* _Task requirements_
In your copy of the data, omit the pictures and keep all else exactly as given.

Dataset content START

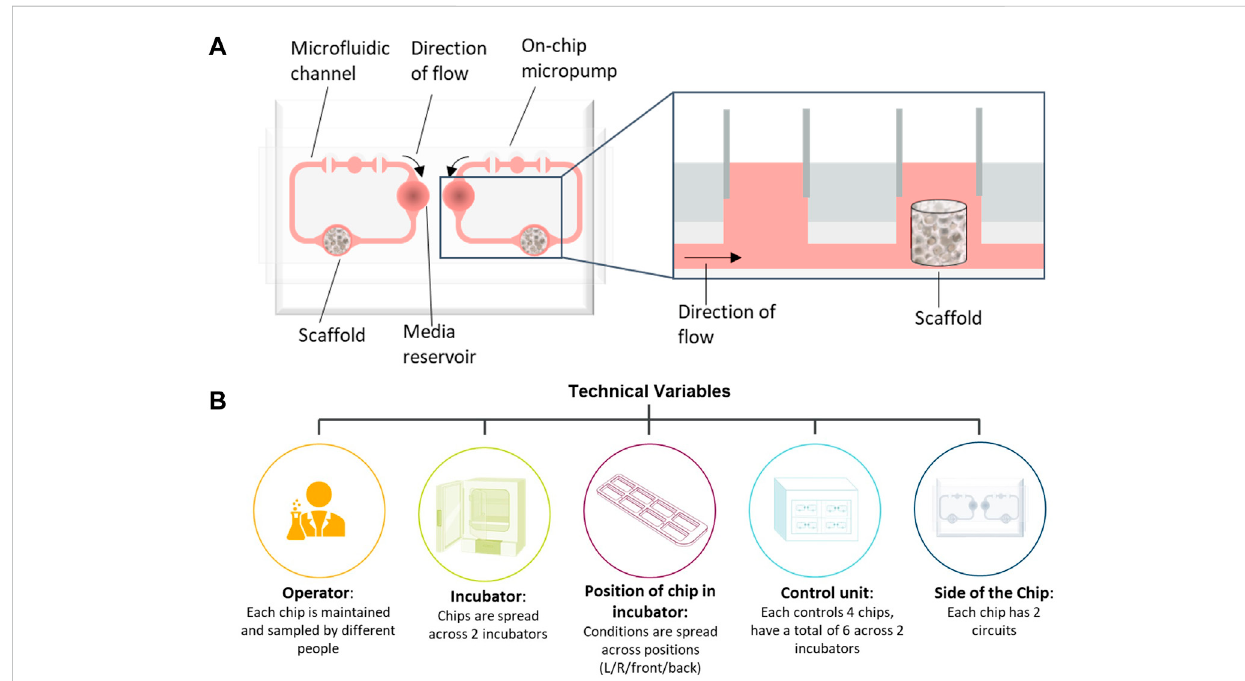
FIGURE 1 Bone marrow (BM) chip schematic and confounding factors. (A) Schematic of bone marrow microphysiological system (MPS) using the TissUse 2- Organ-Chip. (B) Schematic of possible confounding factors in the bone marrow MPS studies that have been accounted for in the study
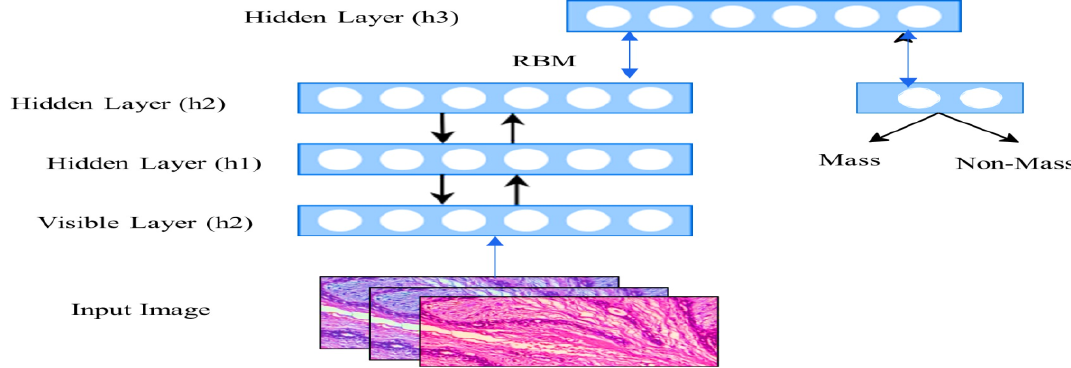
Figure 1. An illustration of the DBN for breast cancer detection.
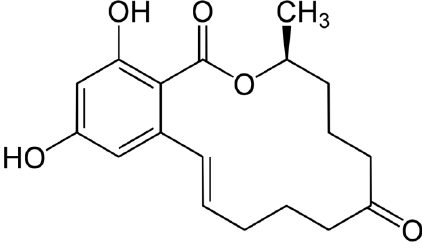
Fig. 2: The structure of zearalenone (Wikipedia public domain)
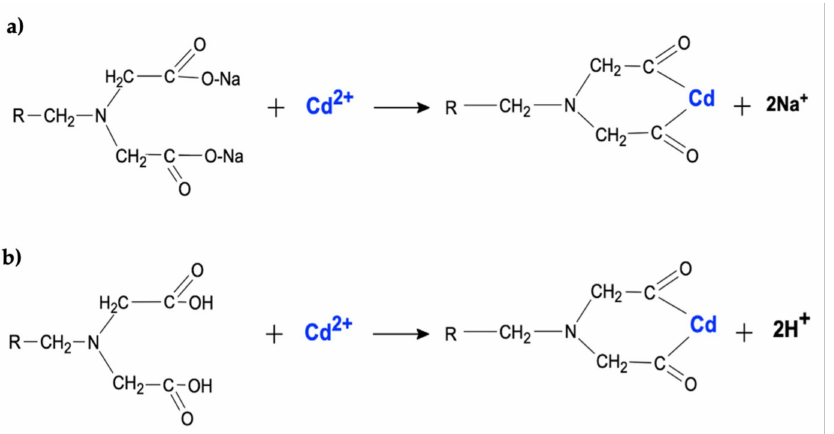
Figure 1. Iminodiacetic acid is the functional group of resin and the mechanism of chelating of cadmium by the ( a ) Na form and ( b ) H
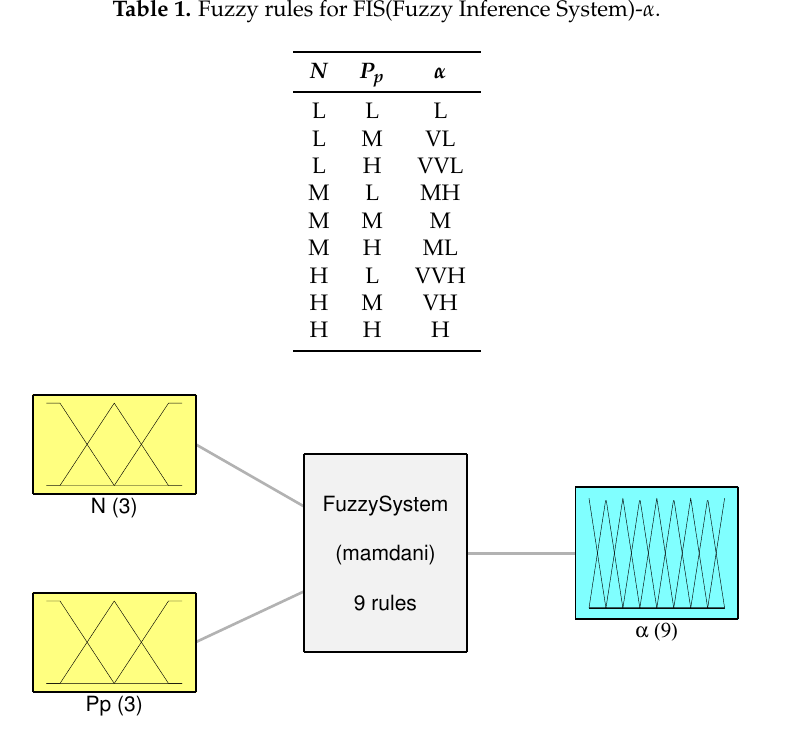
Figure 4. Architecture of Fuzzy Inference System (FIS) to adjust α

Dataset content END

* _Reply_
FIGURE 1 Bone marrow (BM) chip schematic and confounding factors. (A) Schematic of bone marrow microphysiological system (MPS) using the TissUse 2- Organ-Chip. (B) Schematic of possible confounding factors in the bone marrow MPS studies that have been accounted for in the study
Figure 1. An illustration of the DBN for breast cancer detection.
Fig. 2: The structure of zearalenone (Wikipedia public domain)
Figure 1. Iminodiacetic acid is the functional group of resin and the mechanism of chelating of cadmium by the ( a ) Na form and ( b ) H
Figure 4. Architecture of Fuzzy Inference System (FIS) to adjust α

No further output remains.